We knew through all this work that if there was no way to quickly end the war with George W. Bush in office, we needed to change the country hoping they would change our political leadership. That is exactly what happened. Americans responded and, since 2004, Democratic candidates opposed to the war in Iraq replaced more than 60 pro-war Republicans in Washington.

For me, on this tragic anniversary of the war, there are two things to reflect on.

First, the task of ending the war is not complete yet. President Obama is endeavoring on a plan to withdraw U.S. troops. I believe he is doing so in good faith and I am proud that America elected our first president opposed to the war we were in on Election Day. This is reaffirming of the wisdom and decency of the American people.

But while we are leaving Iraq, and after we leave, there will be an unmet burden both for millions of Iraqis and hundreds of thousands of U.S. soldiers, marines, airmen, sailors and their families who carry wounds both seen and unseen.

It will be easy to thrust responsibility on to the hawks and warmongers, but those of us who opposed the war--and the politicians we supported--are essentially running the country now. This is our challenge. We have obligations both to our veterans and to the Iraqi war victims. It will continue to cost tens of billions in the years ahead but that is the necessary cost of our irresponsibility as a country getting into Iraq.

And while we focus on healing those in the war we should also seek to heal the first casualty of this and every war--the truth. There are still questions that haven't been answered about how we got into the war and what happened once we were in it. We deserve answers.

I especially believe that we need to focus on how U.S. policy fanned the flames of sectarian violence and cleansing (called ethnic cleansing in other wars) that turned Baghdad from a mixed city into a majority Shiite city.

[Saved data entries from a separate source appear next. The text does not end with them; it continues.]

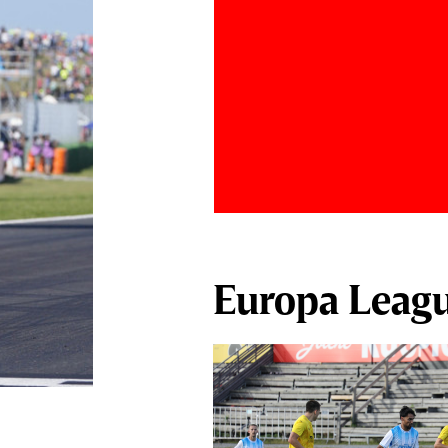
Europa Leag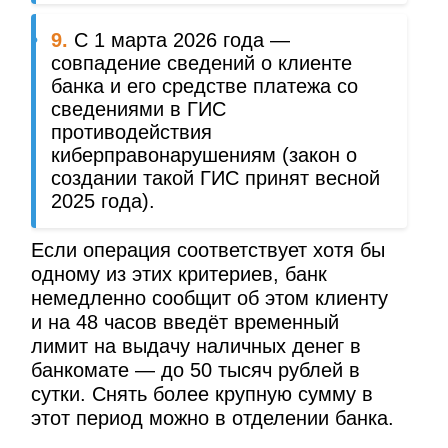
9.
С 1 марта 2026 года —
совпадение сведений о клиенте
банка и его средстве платежа со
сведениями в ГИС
противодействия
киберправонарушениям (закон о
создании такой ГИС принят весной
2025 года).
Если операция соответствует хотя бы
одному из этих критериев, банк
немедленно сообщит об этом клиенту
и на 48 часов введёт временный
лимит на выдачу наличных денег в
банкомате — до 50 тысяч рублей в
сутки. Снять более крупную сумму в
этот период можно в отделении банка.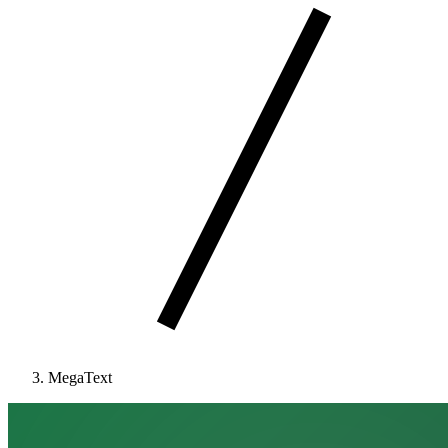
MegaText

This is an often-neglected area with profound moral implications.

Did we train and arm sectarian Iraqi Army brigades who by day provided security and by night led death squads? The evidence suggests we did.

The Iraqi refugee crisis remains one of the largest in the world--larger than Darfur last time I checked. Shouldn't there be a truth commission to investigate all of this? The goal of the commission wouldn't necessarily be to seek criminal convictions. What is most important is that we learn the truth lest history repeat itself.

And while the process of ending the war will continue for years, the second big lesson I hope we take from Iraq--as a country and as human beings--is that wars are terribly hard to stop once they start. If we learn nothing else from the war in Iraq it should be that the task of staying out of wars should be a critical activity of human civilization. In this regard, the project that President Obama laid out during the campaign of revitalizing U.S. diplomacy and rebuilding our image is central. We also need to match that with a vision for non-violent forms of conflict resolution.

The human, economic and psychic damage of the war will be felt for decades. There is little that we can do about that except hope that we don't fall into the trap of repeating these errors again.